▸ Written instruction
List each line in the records that contains the word "collection".

Extracted records:
======

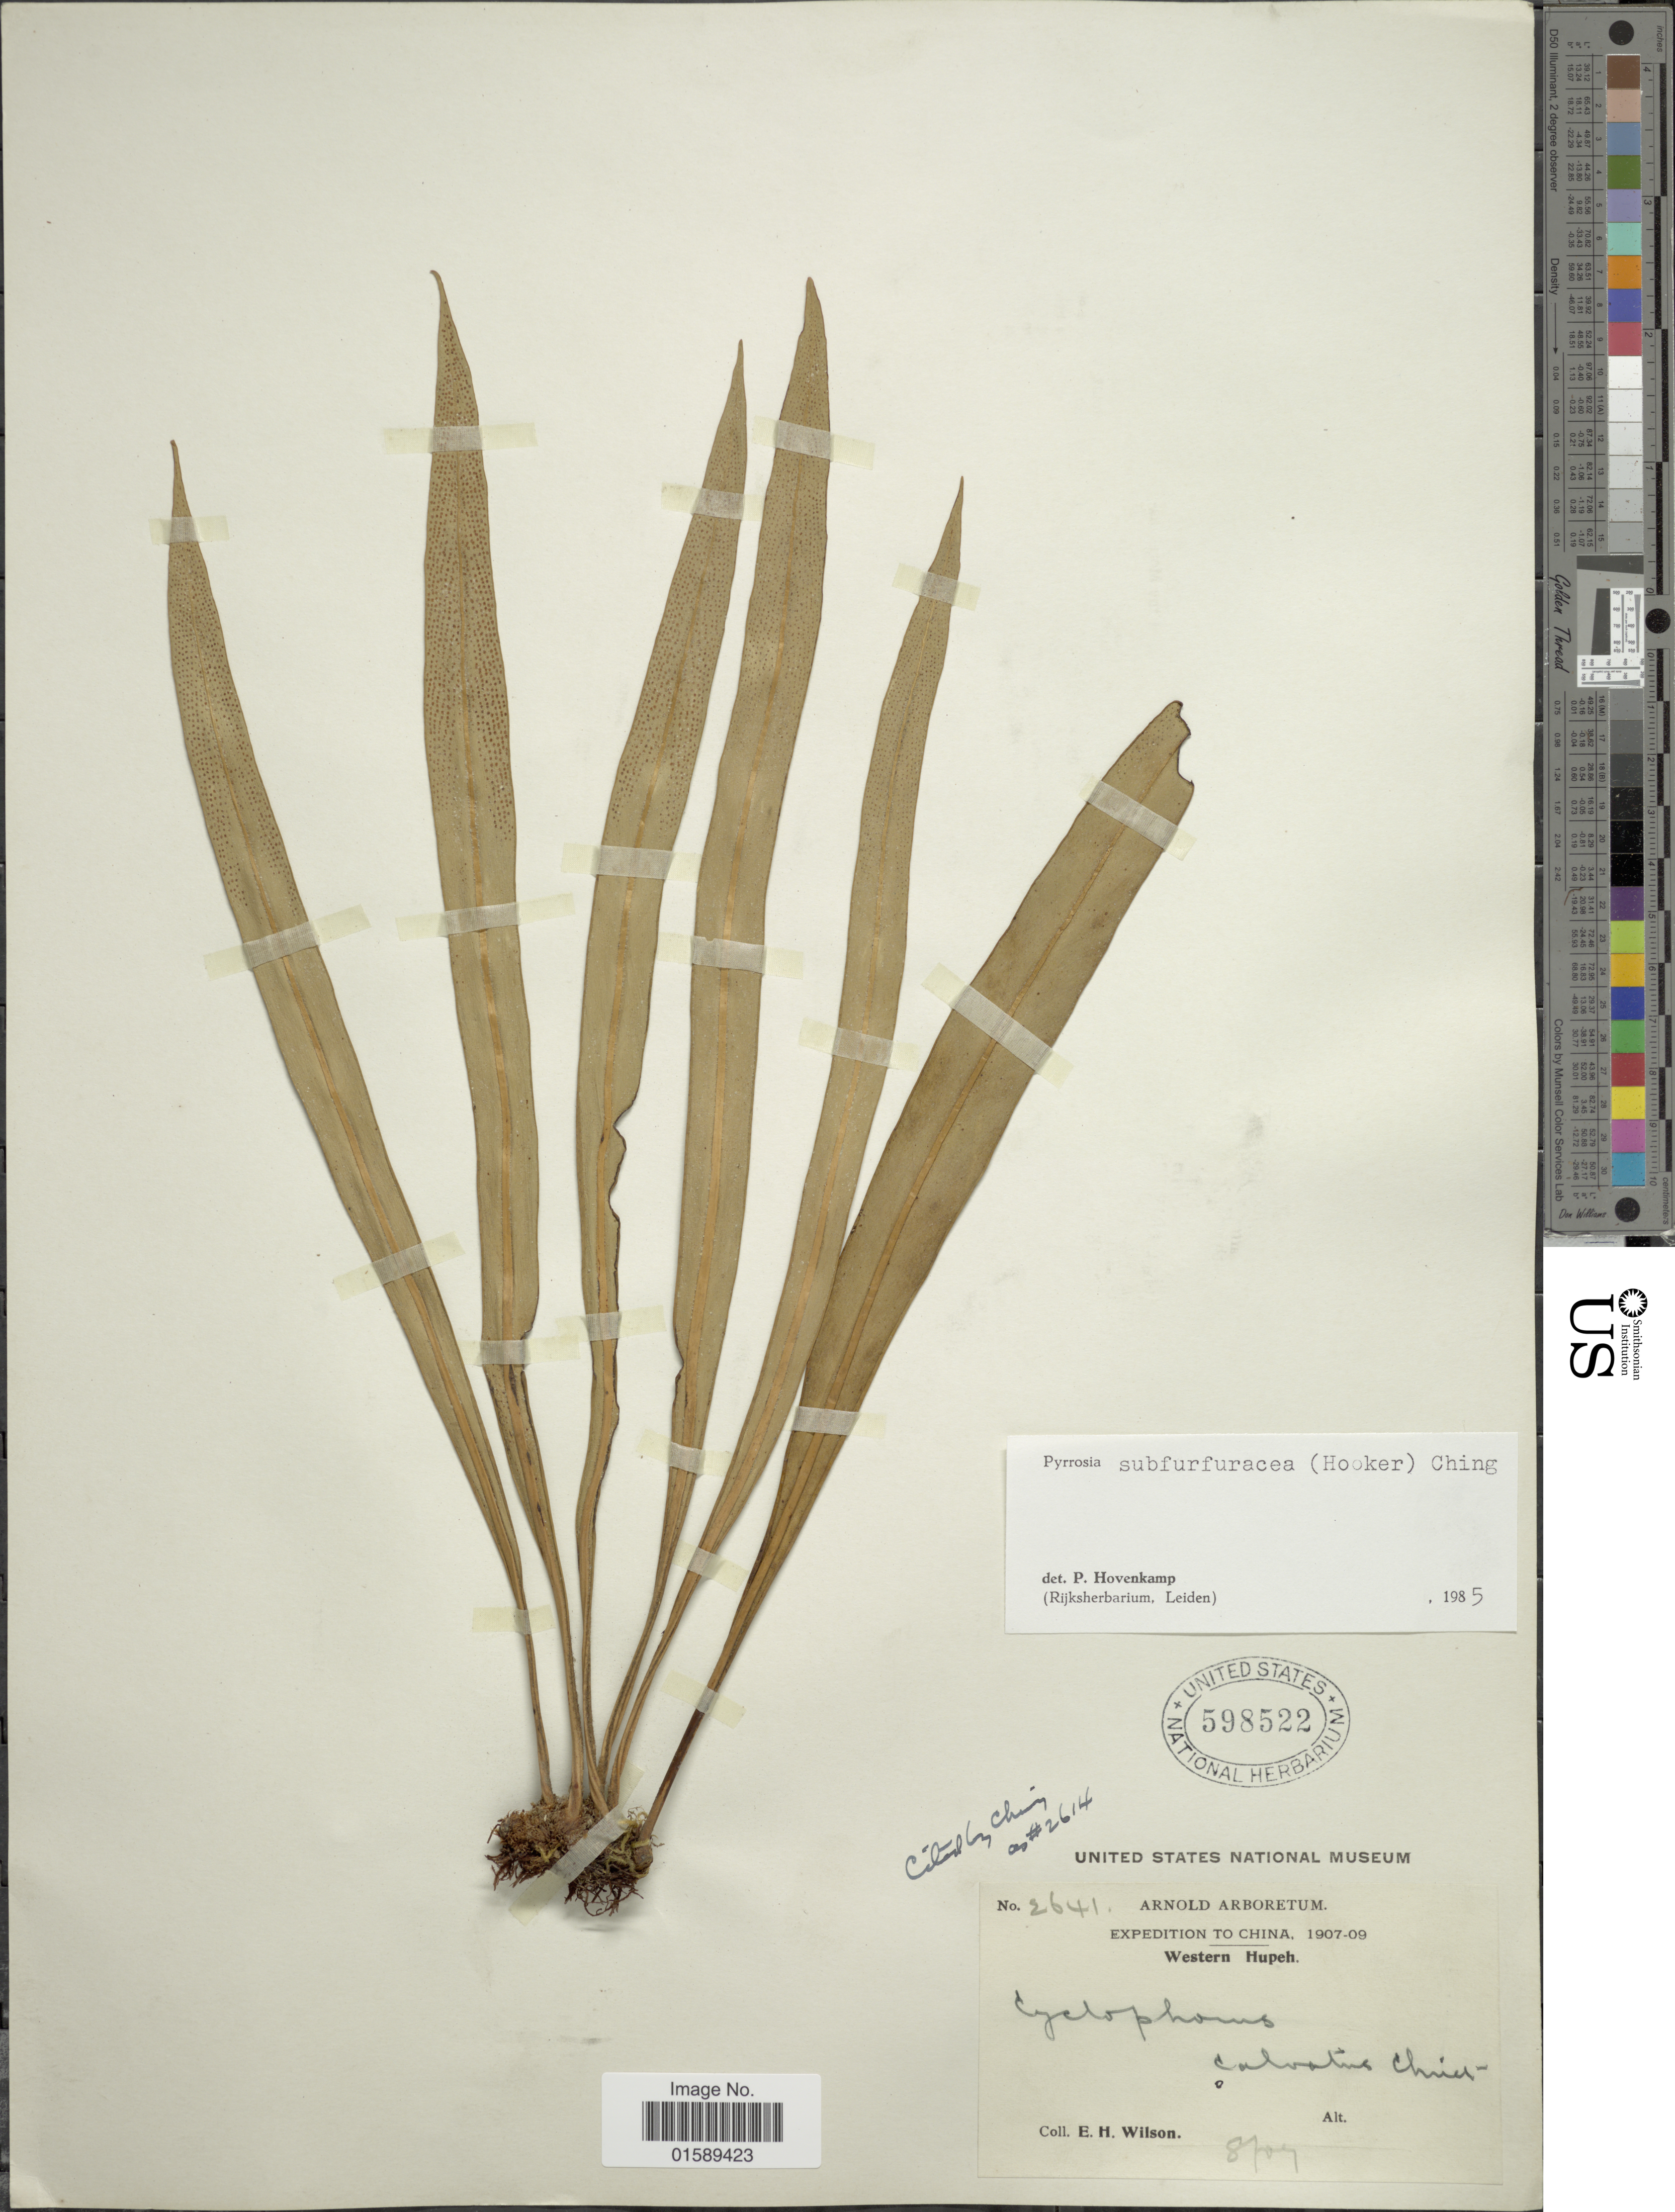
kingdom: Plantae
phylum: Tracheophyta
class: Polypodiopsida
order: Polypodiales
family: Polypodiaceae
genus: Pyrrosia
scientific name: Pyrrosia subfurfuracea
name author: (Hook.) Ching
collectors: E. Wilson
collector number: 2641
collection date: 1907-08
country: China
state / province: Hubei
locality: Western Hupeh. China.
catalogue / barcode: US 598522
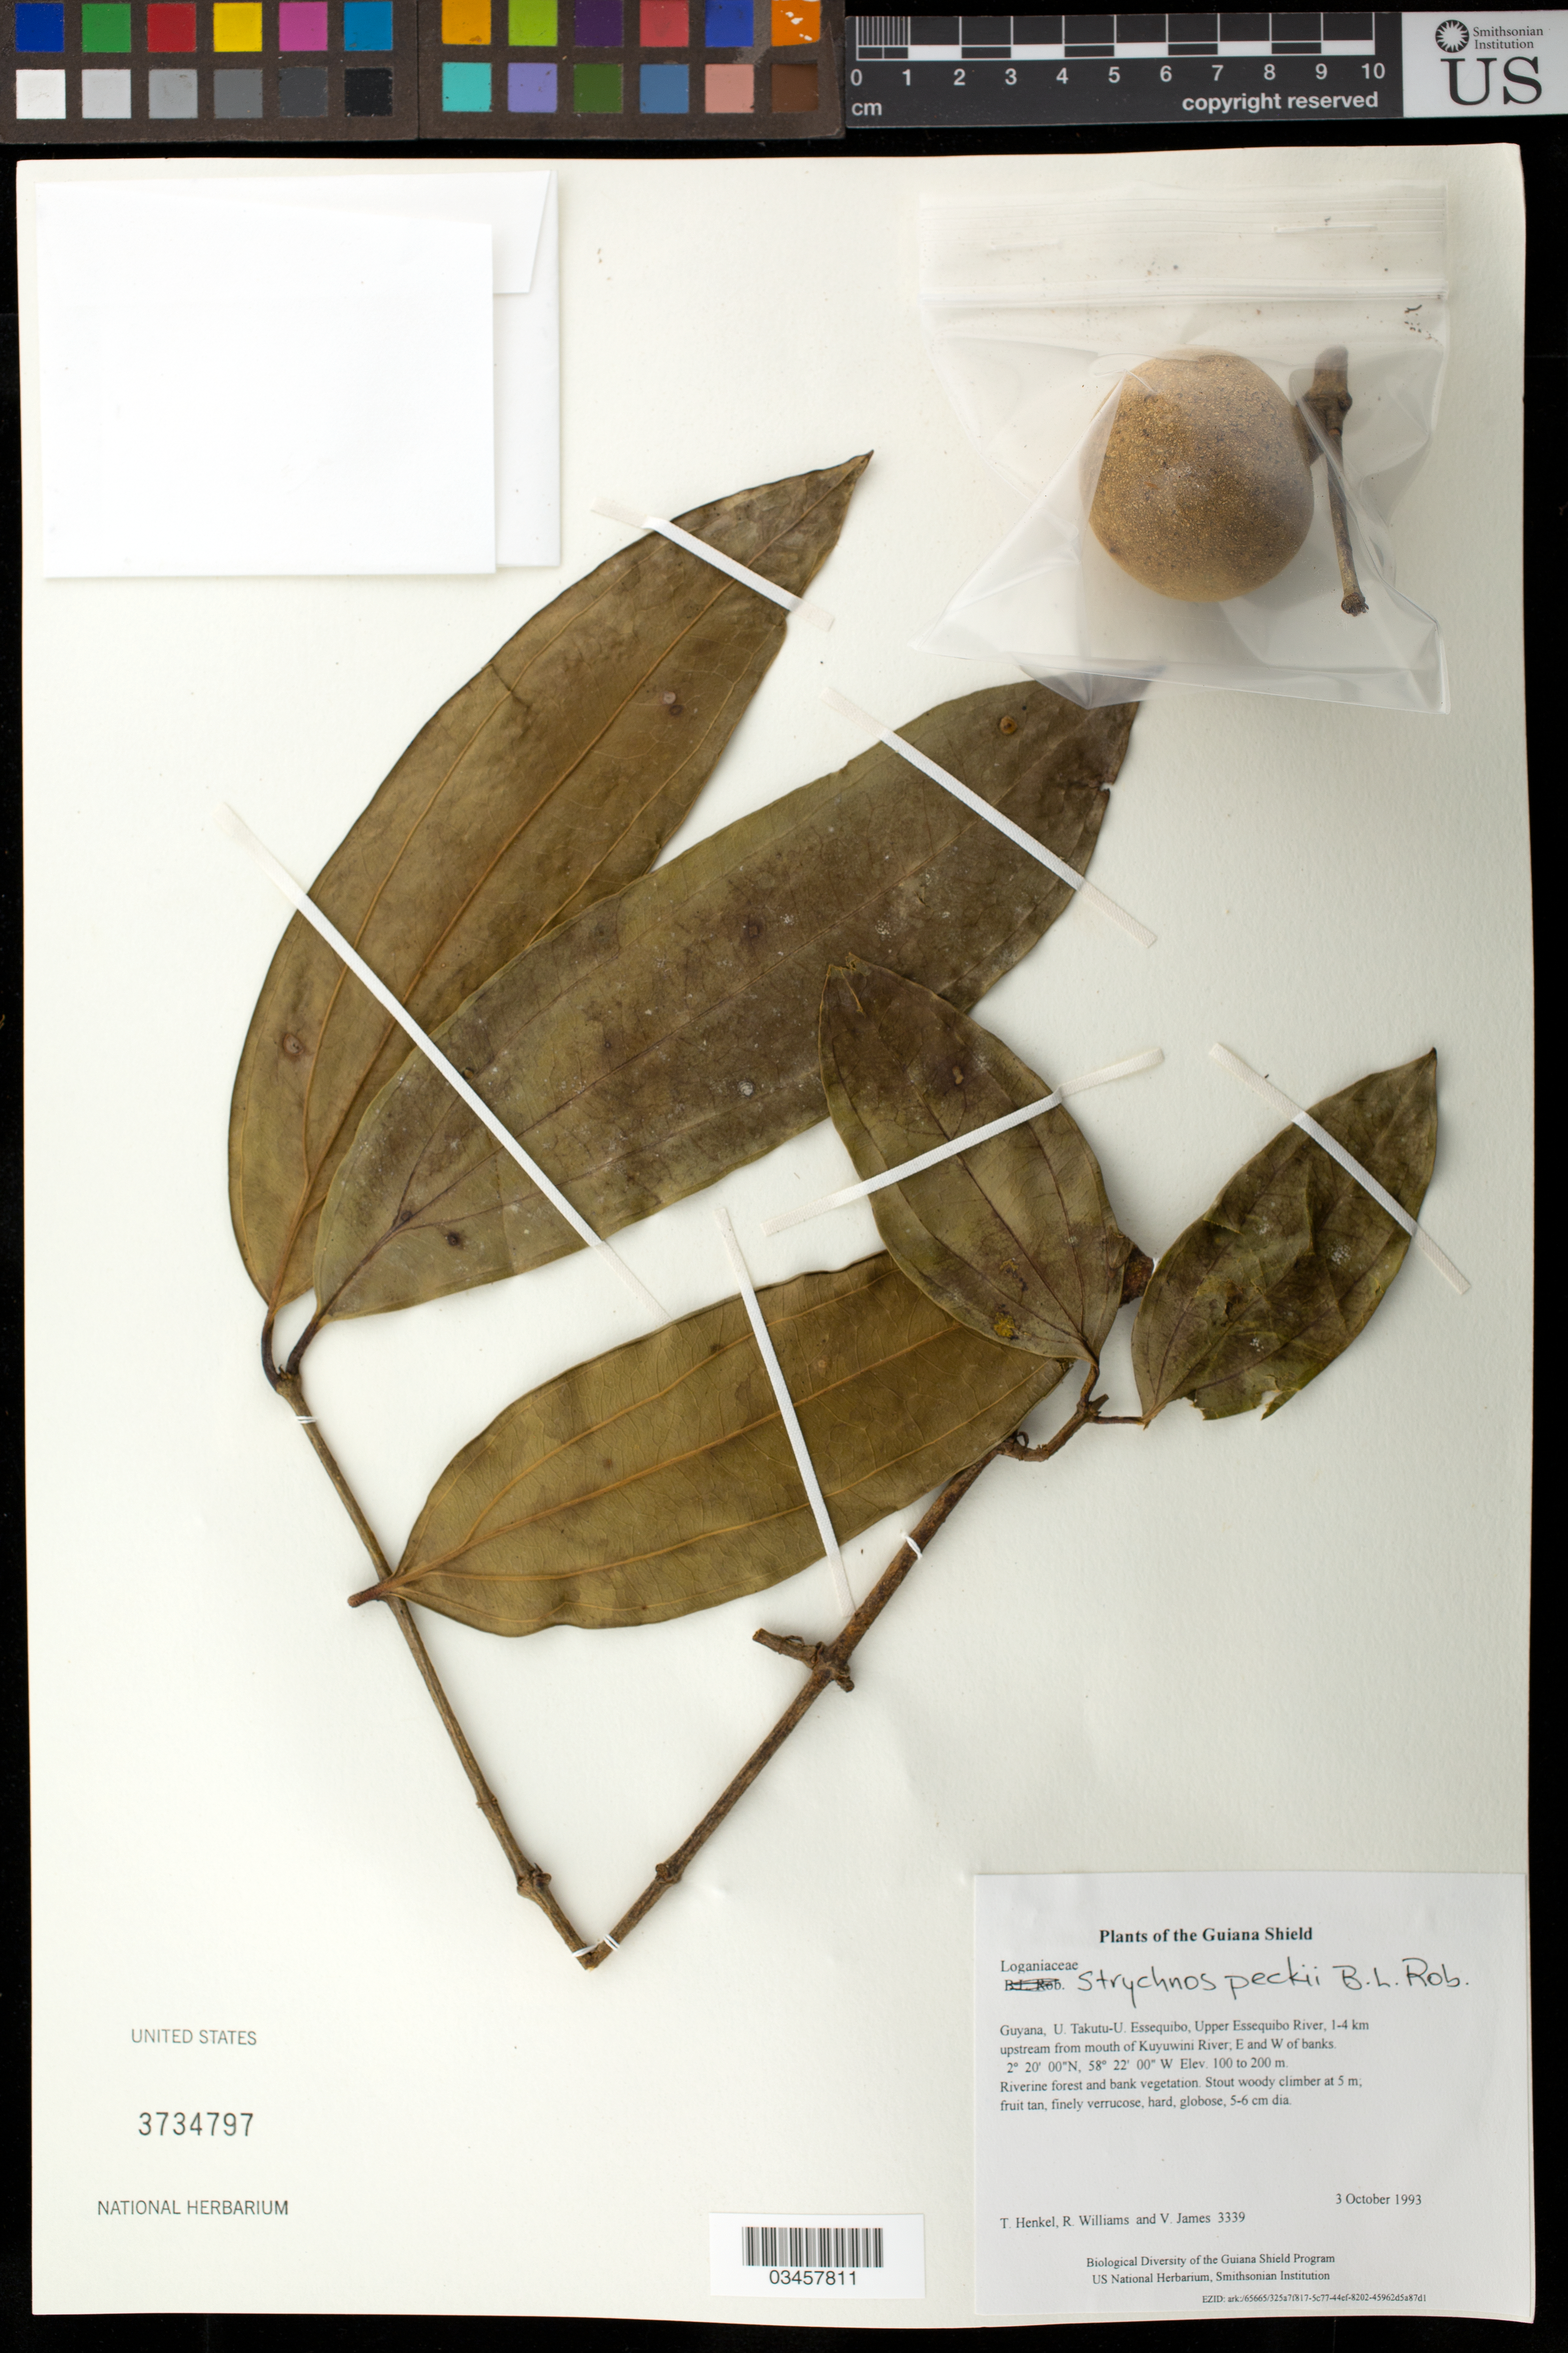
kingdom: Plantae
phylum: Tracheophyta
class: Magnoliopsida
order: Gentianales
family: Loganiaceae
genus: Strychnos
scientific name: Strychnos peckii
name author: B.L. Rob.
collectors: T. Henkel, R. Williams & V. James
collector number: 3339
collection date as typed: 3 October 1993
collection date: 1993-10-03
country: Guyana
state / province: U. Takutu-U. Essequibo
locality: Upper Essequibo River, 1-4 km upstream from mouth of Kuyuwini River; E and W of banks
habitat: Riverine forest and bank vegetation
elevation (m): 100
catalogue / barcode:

======

▸ The completed task
collection date: 1907-08
collection date as typed: 3 October 1993
collection date: 1993-10-03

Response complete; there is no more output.